→ **SOURCE MATERIAL**:

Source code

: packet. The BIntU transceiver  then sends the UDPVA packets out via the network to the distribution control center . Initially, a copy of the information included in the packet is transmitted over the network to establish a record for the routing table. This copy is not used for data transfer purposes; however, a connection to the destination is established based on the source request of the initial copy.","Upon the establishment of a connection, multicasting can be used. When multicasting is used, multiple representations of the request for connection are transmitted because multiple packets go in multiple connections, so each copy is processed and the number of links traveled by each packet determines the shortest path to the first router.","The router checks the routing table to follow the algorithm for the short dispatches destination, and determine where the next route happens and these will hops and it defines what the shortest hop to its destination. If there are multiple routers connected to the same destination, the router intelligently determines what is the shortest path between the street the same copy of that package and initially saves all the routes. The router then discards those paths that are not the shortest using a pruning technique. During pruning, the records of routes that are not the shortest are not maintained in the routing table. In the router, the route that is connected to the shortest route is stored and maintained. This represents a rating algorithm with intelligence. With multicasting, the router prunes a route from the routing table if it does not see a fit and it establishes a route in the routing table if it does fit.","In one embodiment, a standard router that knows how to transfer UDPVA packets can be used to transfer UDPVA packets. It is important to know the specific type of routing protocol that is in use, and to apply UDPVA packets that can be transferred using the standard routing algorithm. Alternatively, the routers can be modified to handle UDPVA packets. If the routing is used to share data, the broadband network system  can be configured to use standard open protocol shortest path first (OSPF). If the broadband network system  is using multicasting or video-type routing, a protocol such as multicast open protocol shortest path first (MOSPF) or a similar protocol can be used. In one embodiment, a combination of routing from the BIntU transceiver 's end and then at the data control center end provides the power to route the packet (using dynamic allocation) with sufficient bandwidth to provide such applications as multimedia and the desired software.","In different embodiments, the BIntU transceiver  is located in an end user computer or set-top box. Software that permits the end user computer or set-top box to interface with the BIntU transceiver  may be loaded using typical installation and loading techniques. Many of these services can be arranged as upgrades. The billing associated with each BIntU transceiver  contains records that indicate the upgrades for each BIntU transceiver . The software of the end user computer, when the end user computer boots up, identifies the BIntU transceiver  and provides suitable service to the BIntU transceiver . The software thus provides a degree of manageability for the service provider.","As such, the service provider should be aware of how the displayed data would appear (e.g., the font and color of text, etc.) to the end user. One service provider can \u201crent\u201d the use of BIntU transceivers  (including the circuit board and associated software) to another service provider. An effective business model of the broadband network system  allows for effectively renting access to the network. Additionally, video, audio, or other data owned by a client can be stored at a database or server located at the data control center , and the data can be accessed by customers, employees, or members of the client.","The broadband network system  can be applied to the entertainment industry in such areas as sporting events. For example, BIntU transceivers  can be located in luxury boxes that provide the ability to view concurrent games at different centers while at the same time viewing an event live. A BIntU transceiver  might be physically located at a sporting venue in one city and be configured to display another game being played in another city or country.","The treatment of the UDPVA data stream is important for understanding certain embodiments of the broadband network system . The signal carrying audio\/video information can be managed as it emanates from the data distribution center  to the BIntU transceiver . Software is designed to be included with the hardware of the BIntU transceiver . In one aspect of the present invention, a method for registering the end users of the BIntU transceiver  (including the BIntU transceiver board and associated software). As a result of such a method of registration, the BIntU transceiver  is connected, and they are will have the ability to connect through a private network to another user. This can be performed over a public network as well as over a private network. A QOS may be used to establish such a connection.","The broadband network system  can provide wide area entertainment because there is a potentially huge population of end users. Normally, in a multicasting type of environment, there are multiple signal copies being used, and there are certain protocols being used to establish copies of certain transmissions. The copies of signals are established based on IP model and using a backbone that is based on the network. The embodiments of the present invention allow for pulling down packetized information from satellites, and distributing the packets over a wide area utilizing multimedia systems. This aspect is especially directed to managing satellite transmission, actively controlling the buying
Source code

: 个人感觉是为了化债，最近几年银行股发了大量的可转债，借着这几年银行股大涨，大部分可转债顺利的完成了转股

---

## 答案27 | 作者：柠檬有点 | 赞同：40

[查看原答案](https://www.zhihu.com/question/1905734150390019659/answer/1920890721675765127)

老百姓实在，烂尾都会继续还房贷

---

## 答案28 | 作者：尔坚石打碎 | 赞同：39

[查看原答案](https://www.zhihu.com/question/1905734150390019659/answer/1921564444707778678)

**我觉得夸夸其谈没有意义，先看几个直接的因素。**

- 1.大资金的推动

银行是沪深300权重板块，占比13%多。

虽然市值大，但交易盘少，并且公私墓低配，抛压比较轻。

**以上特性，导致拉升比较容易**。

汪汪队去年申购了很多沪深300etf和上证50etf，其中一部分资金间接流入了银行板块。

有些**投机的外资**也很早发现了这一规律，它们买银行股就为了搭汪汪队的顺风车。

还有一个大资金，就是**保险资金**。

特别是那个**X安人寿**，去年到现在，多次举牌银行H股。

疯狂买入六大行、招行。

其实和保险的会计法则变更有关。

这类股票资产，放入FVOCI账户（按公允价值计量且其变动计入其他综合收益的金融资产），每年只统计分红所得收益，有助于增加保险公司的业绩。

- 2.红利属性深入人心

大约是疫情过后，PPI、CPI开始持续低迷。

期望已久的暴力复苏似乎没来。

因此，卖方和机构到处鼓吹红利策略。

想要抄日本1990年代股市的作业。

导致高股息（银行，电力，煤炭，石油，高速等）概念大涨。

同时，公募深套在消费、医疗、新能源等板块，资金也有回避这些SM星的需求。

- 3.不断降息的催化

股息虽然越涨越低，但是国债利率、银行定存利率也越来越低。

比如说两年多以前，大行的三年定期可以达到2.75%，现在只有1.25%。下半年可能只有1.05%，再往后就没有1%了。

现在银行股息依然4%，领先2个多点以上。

→ **AIM OF THE EXERCISE**: Everything in the listing must be written out again without any change.

→ **SOLUTION**:
Source code

: packet. The BIntU transceiver  then sends the UDPVA packets out via the network to the distribution control center . Initially, a copy of the information included in the packet is transmitted over the network to establish a record for the routing table. This copy is not used for data transfer purposes; however, a connection to the destination is established based on the source request of the initial copy.","Upon the establishment of a connection, multicasting can be used. When multicasting is used, multiple representations of the request for connection are transmitted because multiple packets go in multiple connections, so each copy is processed and the number of links traveled by each packet determines the shortest path to the first router.","The router checks the routing table to follow the algorithm for the short dispatches destination, and determine where the next route happens and these will hops and it defines what the shortest hop to its destination. If there are multiple routers connected to the same destination, the router intelligently determines what is the shortest path between the street the same copy of that package and initially saves all the routes. The router then discards those paths that are not the shortest using a pruning technique. During pruning, the records of routes that are not the shortest are not maintained in the routing table. In the router, the route that is connected to the shortest route is stored and maintained. This represents a rating algorithm with intelligence. With multicasting, the router prunes a route from the routing table if it does not see a fit and it establishes a route in the routing table if it does fit.","In one embodiment, a standard router that knows how to transfer UDPVA packets can be used to transfer UDPVA packets. It is important to know the specific type of routing protocol that is in use, and to apply UDPVA packets that can be transferred using the standard routing algorithm. Alternatively, the routers can be modified to handle UDPVA packets. If the routing is used to share data, the broadband network system  can be configured to use standard open protocol shortest path first (OSPF). If the broadband network system  is using multicasting or video-type routing, a protocol such as multicast open protocol shortest path first (MOSPF) or a similar protocol can be used. In one embodiment, a combination of routing from the BIntU transceiver 's end and then at the data control center end provides the power to route the packet (using dynamic allocation) with sufficient bandwidth to provide such applications as multimedia and the desired software.","In different embodiments, the BIntU transceiver  is located in an end user computer or set-top box. Software that permits the end user computer or set-top box to interface with the BIntU transceiver  may be loaded using typical installation and loading techniques. Many of these services can be arranged as upgrades. The billing associated with each BIntU transceiver  contains records that indicate the upgrades for each BIntU transceiver . The software of the end user computer, when the end user computer boots up, identifies the BIntU transceiver  and provides suitable service to the BIntU transceiver . The software thus provides a degree of manageability for the service provider.","As such, the service provider should be aware of how the displayed data would appear (e.g., the font and color of text, etc.) to the end user. One service provider can \u201crent\u201d the use of BIntU transceivers  (including the circuit board and associated software) to another service provider. An effective business model of the broadband network system  allows for effectively renting access to the network. Additionally, video, audio, or other data owned by a client can be stored at a database or server located at the data control center , and the data can be accessed by customers, employees, or members of the client.","The broadband network system  can be applied to the entertainment industry in such areas as sporting events. For example, BIntU transceivers  can be located in luxury boxes that provide the ability to view concurrent games at different centers while at the same time viewing an event live. A BIntU transceiver  might be physically located at a sporting venue in one city and be configured to display another game being played in another city or country.","The treatment of the UDPVA data stream is important for understanding certain embodiments of the broadband network system . The signal carrying audio\/video information can be managed as it emanates from the data distribution center  to the BIntU transceiver . Software is designed to be included with the hardware of the BIntU transceiver . In one aspect of the present invention, a method for registering the end users of the BIntU transceiver  (including the BIntU transceiver board and associated software). As a result of such a method of registration, the BIntU transceiver  is connected, and they are will have the ability to connect through a private network to another user. This can be performed over a public network as well as over a private network. A QOS may be used to establish such a connection.","The broadband network system  can provide wide area entertainment because there is a potentially huge population of end users. Normally, in a multicasting type of environment, there are multiple signal copies being used, and there are certain protocols being used to establish copies of certain transmissions. The copies of signals are established based on IP model and using a backbone that is based on the network. The embodiments of the present invention allow for pulling down packetized information from satellites, and distributing the packets over a wide area utilizing multimedia systems. This aspect is especially directed to managing satellite transmission, actively controlling the buying
Source code

: 个人感觉是为了化债，最近几年银行股发了大量的可转债，借着这几年银行股大涨，大部分可转债顺利的完成了转股

---

## 答案27 | 作者：柠檬有点 | 赞同：40

[查看原答案](https://www.zhihu.com/question/1905734150390019659/answer/1920890721675765127)

老百姓实在，烂尾都会继续还房贷

---

## 答案28 | 作者：尔坚石打碎 | 赞同：39

[查看原答案](https://www.zhihu.com/question/1905734150390019659/answer/1921564444707778678)

**我觉得夸夸其谈没有意义，先看几个直接的因素。**

- 1.大资金的推动

银行是沪深300权重板块，占比13%多。

虽然市值大，但交易盘少，并且公私墓低配，抛压比较轻。

**以上特性，导致拉升比较容易**。

汪汪队去年申购了很多沪深300etf和上证50etf，其中一部分资金间接流入了银行板块。

有些**投机的外资**也很早发现了这一规律，它们买银行股就为了搭汪汪队的顺风车。

还有一个大资金，就是**保险资金**。

特别是那个**X安人寿**，去年到现在，多次举牌银行H股。

疯狂买入六大行、招行。

其实和保险的会计法则变更有关。

这类股票资产，放入FVOCI账户（按公允价值计量且其变动计入其他综合收益的金融资产），每年只统计分红所得收益，有助于增加保险公司的业绩。

- 2.红利属性深入人心

大约是疫情过后，PPI、CPI开始持续低迷。

期望已久的暴力复苏似乎没来。

因此，卖方和机构到处鼓吹红利策略。

想要抄日本1990年代股市的作业。

导致高股息（银行，电力，煤炭，石油，高速等）概念大涨。

同时，公募深套在消费、医疗、新能源等板块，资金也有回避这些SM星的需求。

- 3.不断降息的催化

股息虽然越涨越低，但是国债利率、银行定存利率也越来越低。

比如说两年多以前，大行的三年定期可以达到2.75%，现在只有1.25%。下半年可能只有1.05%，再往后就没有1%了。

现在银行股息依然4%，领先2个多点以上。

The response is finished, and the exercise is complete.